Dass die beiden ihm halfen, war ein Teil des Abkommens, das er mit Baldor geschlossen hatte. Er blieb nun doch auf der Erde und seine Begleiter ebenfalls. Sie waren nicht am Leben in der Zitadellenstadt interessiert, sondern an den abgelegenen Küstenstreifen. Das war der Teil, den er mit dem Rat aushandeln musste und gemeistert hatte. Die meisten der Außerirdischen waren friedfertig. Der Großteil der einflussreichen Oberwelter und Familien eher nicht. Sie brauchten also Schutz. Den lieferte Lover in Form eines kleinen Außenpostens des Sicherheitskorps. Im Gegenzug halfen Klara und Sergej beim Training. Jeder bekam, was er wollte. Major Lover hatte allerdings das Gefühl, sehr viel mehr dabei zu gewinnen. Die Ressourcen, die er brauchte, um nicht einmal 30 Außerirdische zu beschützen, waren verschwindend gering. Ganz im Gegensatz zu dem Irrenhaus, das er hier jeden Tag unter Kontrolle bringen musste.

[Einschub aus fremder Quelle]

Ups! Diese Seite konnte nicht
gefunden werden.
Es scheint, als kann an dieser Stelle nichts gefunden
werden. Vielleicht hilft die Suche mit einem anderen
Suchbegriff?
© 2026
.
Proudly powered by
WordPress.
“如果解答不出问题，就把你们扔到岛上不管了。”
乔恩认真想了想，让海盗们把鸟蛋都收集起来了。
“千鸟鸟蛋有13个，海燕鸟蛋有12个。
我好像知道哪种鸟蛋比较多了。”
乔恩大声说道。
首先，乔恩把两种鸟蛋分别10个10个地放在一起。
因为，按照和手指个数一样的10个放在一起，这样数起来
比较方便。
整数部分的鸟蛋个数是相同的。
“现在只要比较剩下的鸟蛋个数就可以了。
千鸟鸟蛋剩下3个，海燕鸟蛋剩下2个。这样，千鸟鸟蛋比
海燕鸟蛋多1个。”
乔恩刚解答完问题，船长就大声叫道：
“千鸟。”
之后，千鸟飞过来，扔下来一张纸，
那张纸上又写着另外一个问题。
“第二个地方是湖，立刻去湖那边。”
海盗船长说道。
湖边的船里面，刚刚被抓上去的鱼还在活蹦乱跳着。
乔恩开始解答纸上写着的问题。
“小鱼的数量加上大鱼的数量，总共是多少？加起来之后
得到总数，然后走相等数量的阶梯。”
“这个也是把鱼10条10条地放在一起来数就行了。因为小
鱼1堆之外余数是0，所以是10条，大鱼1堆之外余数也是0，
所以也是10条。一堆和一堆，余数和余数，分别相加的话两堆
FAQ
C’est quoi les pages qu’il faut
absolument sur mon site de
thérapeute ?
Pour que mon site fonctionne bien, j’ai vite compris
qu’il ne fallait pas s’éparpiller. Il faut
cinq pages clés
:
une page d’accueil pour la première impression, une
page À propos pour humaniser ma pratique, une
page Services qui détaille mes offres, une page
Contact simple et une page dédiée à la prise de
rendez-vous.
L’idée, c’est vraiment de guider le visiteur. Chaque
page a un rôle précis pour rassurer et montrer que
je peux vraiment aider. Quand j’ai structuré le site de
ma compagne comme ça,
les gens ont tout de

Endlich schafften es die Rekruten, sich zu sammeln, taktische Positionen einzunehmen und die Echse mit ihren Übungswaffen unter Beschuss zu nehmen. Keine fünf Sekunden später lag sie winselnd auf dem Boden und die Rekruten brachen in Jubel aus. Die Realität im Dschungel würde anders aussehen. Dort würden die Tiere sich nicht totstellen. Es war unwahrscheinlich, dass sie alle überlebten, und sicher die Hälfte würde sich mit neuen Gliedmaßen in Sergejs Gruppe wiederfinden. Aber wenigstens würde es Überlebende geben. Das allein war schon ein guter Anfang.
Es ging seit Langem mal wieder aufwärts.